Ukraine has supposedly struck Russia before in its own territory, albeit with dated tactical ballistic missiles, but some of these attacks seem to have achieved significant success. Still, these operations pale in comparison to this raid and what it symbolizes.
This action could be a preview of what is to come as Russia reduces its ambitions in Ukraine after severely underestimating the country's ability to defend itself while overestimating the capabilities of its own forces. Kyiv clearly wants vengeance for the carnage Moscow has inflicted on Ukraine and its people. At the same time, there is much we don't know about how this came together and who actually ordered the strike.

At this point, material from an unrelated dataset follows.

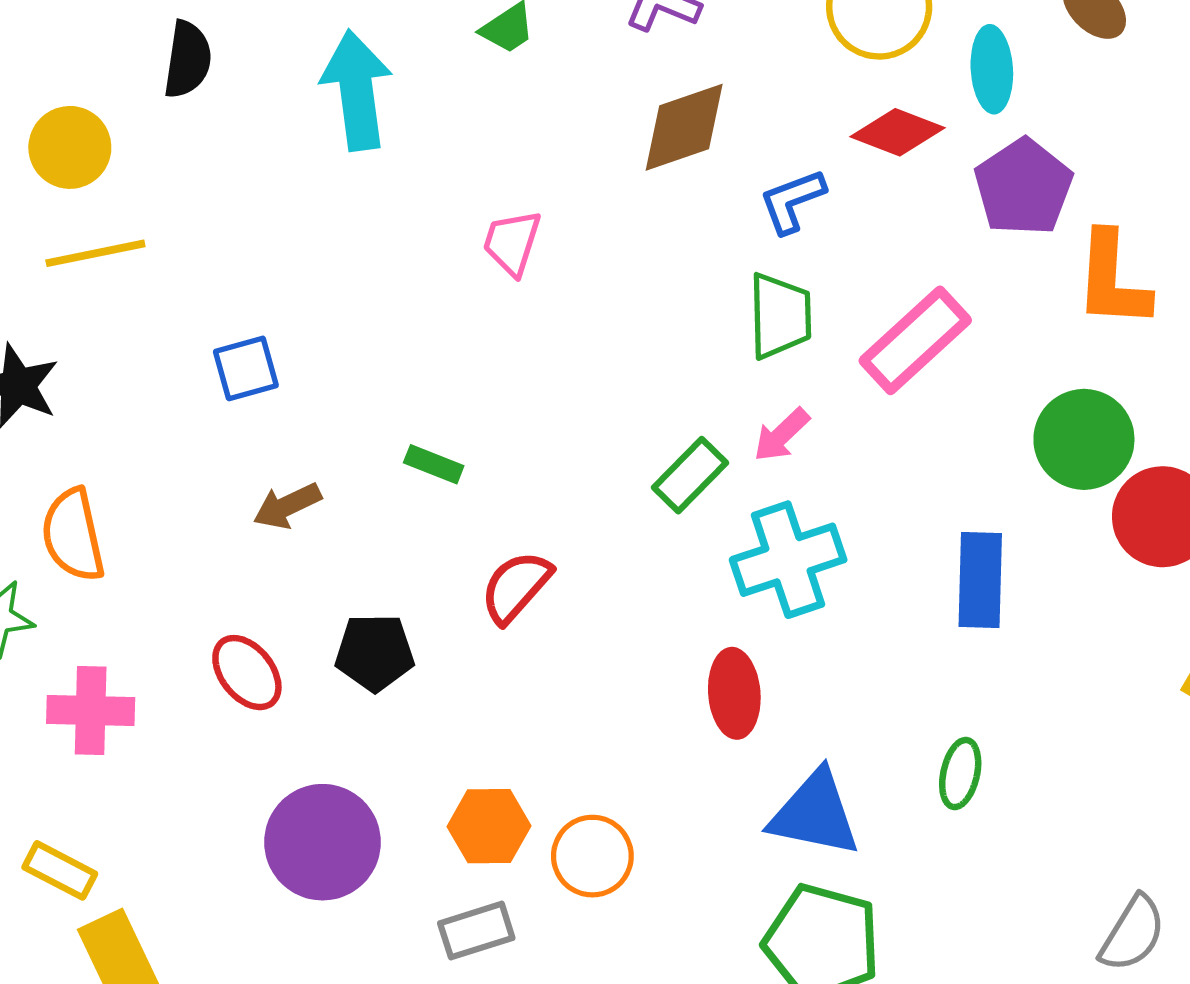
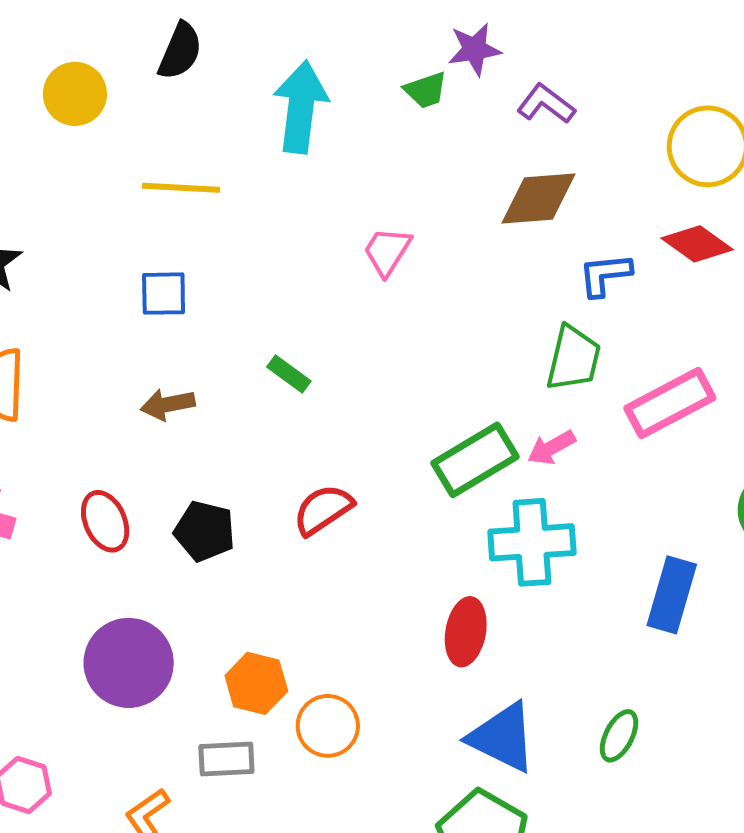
yellow line: (95, 253) -> (181, 188), moved
green rectangle: (434, 464) -> (289, 374), moved
green rectangle: (690, 475) -> (475, 460), size x1.4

Regardless, the strike could serve as a major rallying cry for all Ukrainians and is somewhat reminiscent of operations like the Doolittle Raids following Japan's attack on Pearl Harbor. If it was indeed executed by Ukrainian forces, it showcases the bravery of their aircrews and represents the underdog taking the fight to the enemy just as it tries to reposition itself in order to salvage a major military operation gone wrong.
And yes, there is a real tactical benefit here. Those fuel tanks are located just where Russia is planning to focus its military might going forward. Destroying them will hinder those operations. Finally, it's would also serve as a clear response to Russia's recent campaign of going after the exact same type of facilities in western Ukraine as of late.
Update, 7.45 AM PST: The Ukrainian Ministry of Defense has declined to comment directly on allegations that its forces struck the Belgorod fuel depot earlier today. However, Col. Oleksandr Motuzyanyk said the Ukrainian Armed Forces were conducting a defensive operation and could not be held responsible for "every catastrophe on Russia's territory."
Meanwhile, Ukrainian Foreign Minister Dmytro Kuleba has said: “I can neither confirm nor reject the claim that Ukraine was involved in this simply because I do not possess all the military information.”
Update, 1.45 PM PST: In a surprising turn of events, Ukrainian Security Council Secretary Oleksiy Danilov, the country's leading security official, has denied that the Ukrainian Armed Forces were responsible for the attack on the fuel depot. Danilov said: "For some reason, they [the Russians] say that we did it, but according to our information this does not correspond to reality."
In the United States, White House Press Secretary Jen Psaki said that the president was "not in a position to comment on the Kremlin's statements," regarding its claims that Ukraine was responsible for whatever happened at Belgorod. The question of what exactly did occur has not become much more perplexing, especially in regard to the video footage showing two Mi-24s that seemed to be involved in launching rockets at the facility.
So far, a robust denial has come from only one Ukrainian official, strongly suggesting there is still a possibility that Ukrainian-flown helicopters were responsible. On the other hand, if what Danilov said is correct, then the incident could indeed have been some kind of false flag by Russian-operated Hinds, or even an attack prosecuted by Russian defectors. We just can't say for certain at this time. The Mi-24s involved apparently wore white identification bands, although it's also not immediately clear if these are the typical Russian or Ukrainian markings.
A case of Russian Mi-24s attacking the wrong target seems unlikely, but by the same token, it's not immediately clear why a fuel depot would be chosen for a false flag operation. A more likely target would be some more overtly civilian objective or at least one that would not also necessarily impact Russia's own war effort.
We will continue to update this story as more information becomes available.